AI is basically solving a search problem and the models are just approximations of the data - like linear regression or fourier transforms.

The training is basically your precalculation. The key is that it precalculates a model with billions of parameters, not overfitting with an exact random set of answers hehe


> Using an LLM and caching eg FAQs can save a lot of token credits

Do LLM providers use caches for FAQs, without changing the number of tokens billed to customer?


No, why would they. You are supposed to maintain that cache.

What I really want to know is about caching the large prefixes for prompts. Do they let you manage this somehow? What about llama and deepseek?


Oh, that's not a problem. Just cache the retrieval lookups too.


it's pointers all the way down


Just add one more level of indirection, I always say.


But seriously… the solution is often to cache / shard to a halfway point — the LLM model weights for instance — and then store that to give you a nice approximation of the real problem space! That’s basically what many AI algorithms do, including MCTS and LLMs etc.


> if we were centrally storing all of the operations

Community-scale caching? That's basically what pre-compiled software distributions are. And one idea for addressing the programming language design balk "that would be a nice feature, but it's not known how to compile it efficiently, so you can't have it", is highly-parallel cloud compilation, paired with a community-scale compiler cache. You might not mind if something takes say a day to resolve, if the community only needs it run once per release.


Community scale cache, sounds like a library (the bricks and mortar kind)


https://conwaylife.com/wiki/HashLife is an algorithm for doing basically this in Conway’s Game of Life, which is Turing complete. I remember my first impression being complete confusion: here’s a tick-by-tick simulation too varied and complex to encapsulate in a formula, and you’re telling me I can just skip way into its future?
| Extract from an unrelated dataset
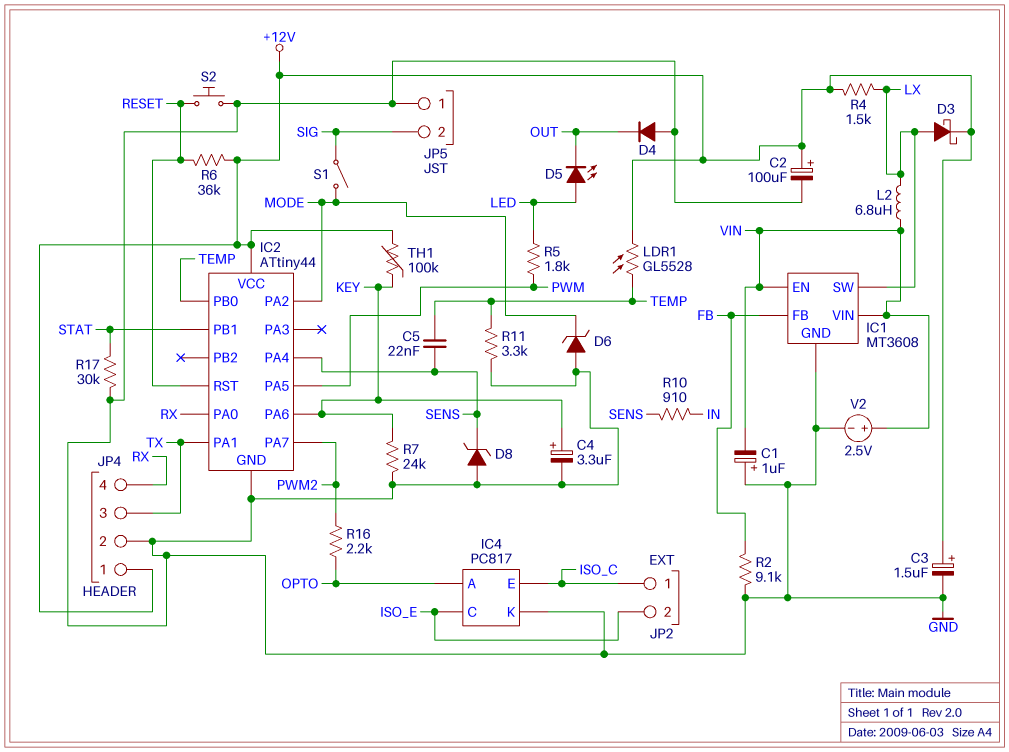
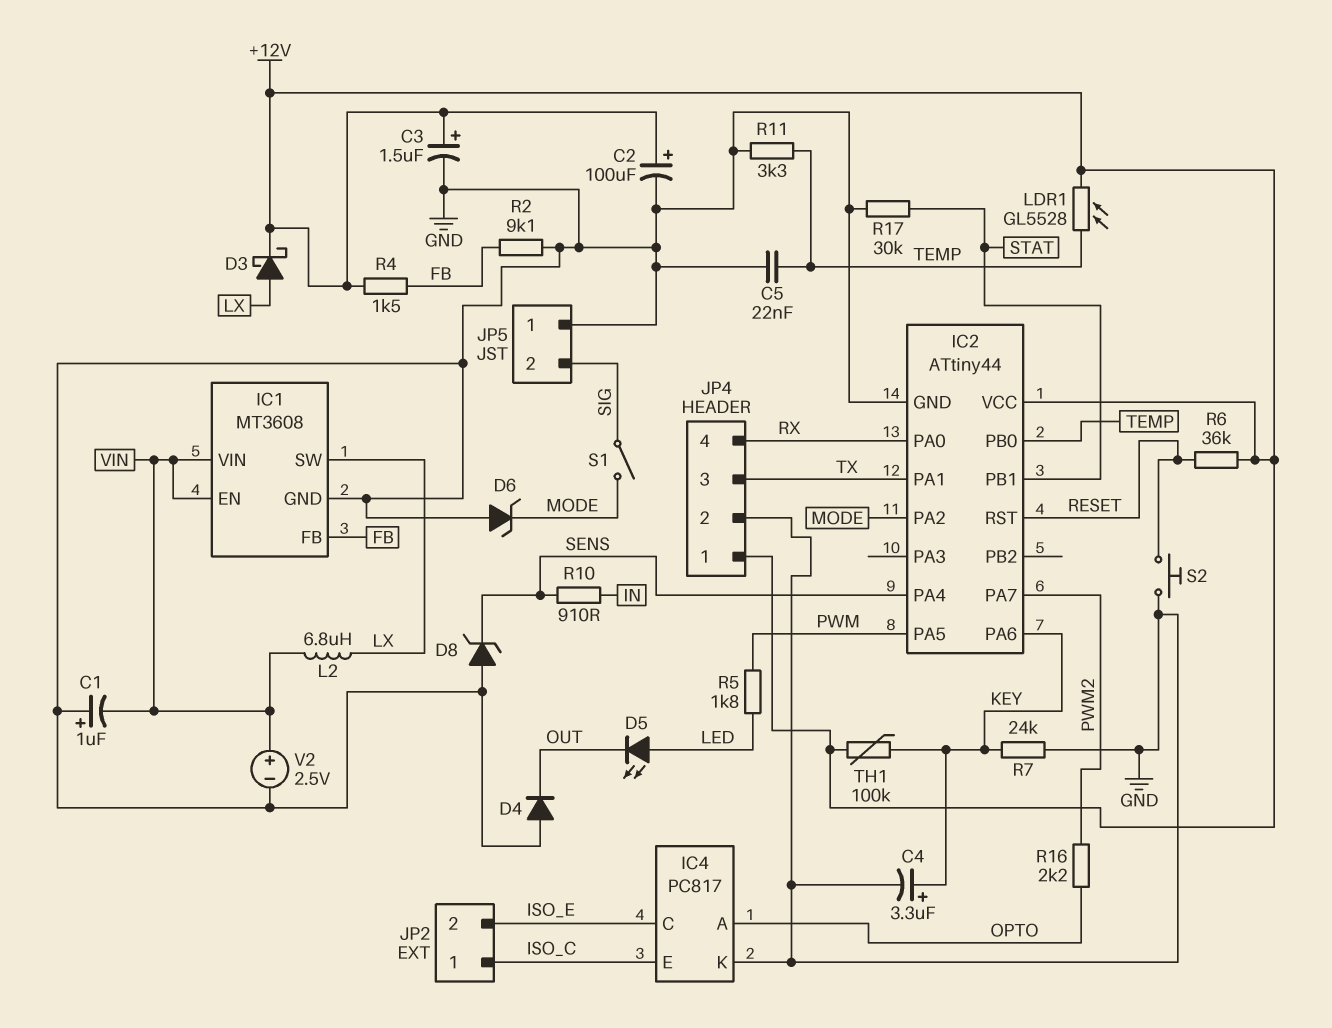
C5: 22nF (SENS, TEMP) -> 22nF (GND, TEMP)
R4: 1.5k (+12V, LX) -> 1.5k (+12V, FB)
If I read that page correctly, it does this for areas with empty space between them?

Makes sense. Say you have a pattern (surrounded by empty space) that 'flickers': A-B-A-B-A... etc. Then as long as nothing intrudes, nth generation is the same pattern as in n+1000,000th generation. Similar for patterns that do a 3-cycle, 4-cycle etc.

All you'd need is a) a way to detect repeating patterns, and b) do some kind of collision detection between areas/patterns (there's a thing called 'lightspeed' in Life, that helps).


I don’t fully understand the algorithm, but no, to my understanding it’s much more general than that. In each tick a cell’s state is solely determined by its immediate neighbors, which means the simulation has a “speed of light” of 1 cell/second: to look N ticks into the future, you need only consider cells within N cells of the area you’re computing, no matter what’s outside that. So, for example, if you want to skip a 10x10 area 100 ticks into the future, you consider a 210x210 area centered on your 10x10, compute it once, then in the future use that 210x210 area as a lookup key for the 10x10 100 ticks into the future. I think HashLife is also somehow doing this on multiple scales at once, and some other tricks.


> In fact I don’t think we would need processors anymore if we were centrally storing all of the operations ever done in our processors.

On my way to memoize your search history.